I have a comment concerning Mark’s response. First, what is a “quota sample”? While definitions may vary, my interpretation of a quota sample is that a number of elements (households or individuals) are approached and asked to participate until a fixed number of elements provide a response. In the classical EPI survey of immunization status, survey teams would go door to door until they found seven eligible children whose parents agreed to participate. This is a non-probability approach to sampling that survey statistician's generally discourage or disparage (see Kish, "Survey Sampling"). This differs from the situation where a cluster survey is performed (e.g., 30 clusters) and a fixed number are households are to be visited in each cluster (e.g., 10 households). When a survey team visits the cluster, they usually attempt to randomly or systematically select 10 households, they visit these households and request participation in the survey. If any households refuse to participate or are not present in at the time of the survey, there are no replacement households. Therefore, some clusters may have 10 participating households, some 9, and so on. This is an approach that survey statisticians usually find acceptable, however, if the response varies dramatically from cluster to cluster there may be a need to weight for non-response in the analysis. For survey planning purposes, an estimate of the household response is needed as well as individual response for sample size calculation estimates. So, I would disagree with Mark that SMART has a quota sampling of households – there are a fixed number of households to be approached however there are no replacement households and therefore no quota. I agree with Victoria's use of these terms. Kevin

Anonymous

Answered:

11 years ago

Does this procedure not compromise PPS (even a little)? I usually think of PPS and quota going hand-in-hand.

▸ **QUESTIONS**:
**A)** Summarize the forum thread on quota sampling in two sentences.
**B)** Go on with the forum thread on quota sampling, starting after its final sentence.
You will not need the records.

Records in a dataset
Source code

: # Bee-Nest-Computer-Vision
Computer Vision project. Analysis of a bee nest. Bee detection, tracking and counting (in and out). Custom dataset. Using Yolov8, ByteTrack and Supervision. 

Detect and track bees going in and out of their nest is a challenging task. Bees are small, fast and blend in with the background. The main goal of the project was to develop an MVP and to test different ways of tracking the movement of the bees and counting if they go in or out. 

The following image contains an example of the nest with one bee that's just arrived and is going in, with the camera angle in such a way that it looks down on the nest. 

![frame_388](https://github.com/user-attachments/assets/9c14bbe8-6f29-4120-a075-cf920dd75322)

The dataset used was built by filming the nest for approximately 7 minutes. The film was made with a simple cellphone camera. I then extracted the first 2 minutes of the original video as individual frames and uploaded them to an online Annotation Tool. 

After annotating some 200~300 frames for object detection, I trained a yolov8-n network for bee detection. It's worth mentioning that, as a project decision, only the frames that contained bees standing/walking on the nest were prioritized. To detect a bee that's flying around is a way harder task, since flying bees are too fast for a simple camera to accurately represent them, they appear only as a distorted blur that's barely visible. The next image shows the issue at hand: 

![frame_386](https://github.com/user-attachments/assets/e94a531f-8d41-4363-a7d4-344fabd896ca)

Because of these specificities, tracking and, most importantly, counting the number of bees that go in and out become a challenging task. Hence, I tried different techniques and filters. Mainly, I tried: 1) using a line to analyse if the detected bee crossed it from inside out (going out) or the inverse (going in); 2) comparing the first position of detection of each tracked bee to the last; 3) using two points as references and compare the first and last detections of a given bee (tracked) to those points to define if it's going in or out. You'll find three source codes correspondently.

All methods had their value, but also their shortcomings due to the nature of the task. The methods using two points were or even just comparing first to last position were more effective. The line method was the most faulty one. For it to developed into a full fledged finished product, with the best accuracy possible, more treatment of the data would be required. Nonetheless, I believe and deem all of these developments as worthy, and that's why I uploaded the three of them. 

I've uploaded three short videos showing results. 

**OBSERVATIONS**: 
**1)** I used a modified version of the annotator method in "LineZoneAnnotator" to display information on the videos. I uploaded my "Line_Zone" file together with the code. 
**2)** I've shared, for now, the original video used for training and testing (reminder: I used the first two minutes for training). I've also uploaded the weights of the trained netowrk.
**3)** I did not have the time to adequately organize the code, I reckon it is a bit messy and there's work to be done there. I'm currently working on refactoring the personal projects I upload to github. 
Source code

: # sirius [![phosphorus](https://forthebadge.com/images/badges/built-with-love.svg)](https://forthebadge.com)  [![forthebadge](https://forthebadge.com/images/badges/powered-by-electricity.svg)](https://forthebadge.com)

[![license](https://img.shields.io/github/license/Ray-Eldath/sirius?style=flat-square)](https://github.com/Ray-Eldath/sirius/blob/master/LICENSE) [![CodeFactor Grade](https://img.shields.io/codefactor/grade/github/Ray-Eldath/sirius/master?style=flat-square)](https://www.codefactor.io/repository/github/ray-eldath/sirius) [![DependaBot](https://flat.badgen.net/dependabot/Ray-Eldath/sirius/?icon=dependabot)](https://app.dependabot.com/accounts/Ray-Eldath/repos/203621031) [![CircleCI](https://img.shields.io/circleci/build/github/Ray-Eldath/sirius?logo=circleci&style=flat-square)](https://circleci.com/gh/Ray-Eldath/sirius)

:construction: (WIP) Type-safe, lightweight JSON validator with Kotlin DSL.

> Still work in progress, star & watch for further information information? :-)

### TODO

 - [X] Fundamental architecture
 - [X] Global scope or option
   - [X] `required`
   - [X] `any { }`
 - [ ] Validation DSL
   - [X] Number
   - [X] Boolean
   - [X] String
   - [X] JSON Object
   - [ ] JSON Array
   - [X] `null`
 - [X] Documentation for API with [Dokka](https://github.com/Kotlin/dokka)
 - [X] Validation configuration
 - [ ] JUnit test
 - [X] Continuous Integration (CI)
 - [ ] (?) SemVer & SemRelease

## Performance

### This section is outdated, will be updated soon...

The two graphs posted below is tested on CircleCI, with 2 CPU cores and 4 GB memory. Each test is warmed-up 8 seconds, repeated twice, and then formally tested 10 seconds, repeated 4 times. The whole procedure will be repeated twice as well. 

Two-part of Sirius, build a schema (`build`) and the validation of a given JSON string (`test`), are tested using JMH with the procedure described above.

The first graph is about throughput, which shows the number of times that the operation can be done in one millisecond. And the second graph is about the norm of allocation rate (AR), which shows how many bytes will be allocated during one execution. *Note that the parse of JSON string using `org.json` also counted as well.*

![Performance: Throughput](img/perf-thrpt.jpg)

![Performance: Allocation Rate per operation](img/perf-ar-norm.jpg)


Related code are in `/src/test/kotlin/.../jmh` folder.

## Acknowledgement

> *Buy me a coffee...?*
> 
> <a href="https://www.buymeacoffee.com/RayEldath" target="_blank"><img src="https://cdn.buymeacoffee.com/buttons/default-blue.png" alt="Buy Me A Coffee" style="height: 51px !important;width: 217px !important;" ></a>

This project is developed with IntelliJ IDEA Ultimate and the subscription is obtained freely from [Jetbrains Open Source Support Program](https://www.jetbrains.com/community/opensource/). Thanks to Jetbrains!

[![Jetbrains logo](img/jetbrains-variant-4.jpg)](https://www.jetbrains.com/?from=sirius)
==
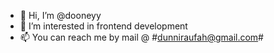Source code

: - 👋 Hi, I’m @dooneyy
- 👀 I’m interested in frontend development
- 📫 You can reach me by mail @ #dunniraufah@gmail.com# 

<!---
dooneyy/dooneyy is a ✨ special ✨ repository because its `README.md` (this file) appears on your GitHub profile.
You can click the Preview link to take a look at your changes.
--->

▸ **RESPONSES**:
**A)** Kevin defines a quota sample as approaching households or individuals until a fixed number respond, a non-probability approach that survey statisticians generally discourage. He contrasts it with cluster surveys, where a fixed number of households is selected in each cluster with no replacements, and so disagrees that SMART uses quota sampling of households, while an anonymous reply asks whether this procedure compromises PPS, which the replier usually links with quota sampling.

**B)**
Anonymous

Answered:

11 years ago

Quota sampling just means that survey teams continue to collect data until data have been successfully obtained from a target number of units of analysis, such as households or children. PPS is a sampling method. There is no inherent or statistical connection between the two. Using quota sampling can help avoid the necessity of later statistical weighting to account for non-response or incorrect assumptions about the number of respondents per household or other assumptions. However, quota sampling has the potential for introducing sampling bias if data collection is stopped before each sampled unit is recruited for data collection. The alternative method (selecting a determined number of sampling units, then collecting data from as many as possible without replacement) can also result in a form of sampling bias due to non-response. However, if non-respondents are similar to respondents, non-response bias can be corrected with statistical weighting during analysis. The sampling bias from quota sampling cannot be corrected after the data are collected; therefore, it is much more dangerous and should be avoided.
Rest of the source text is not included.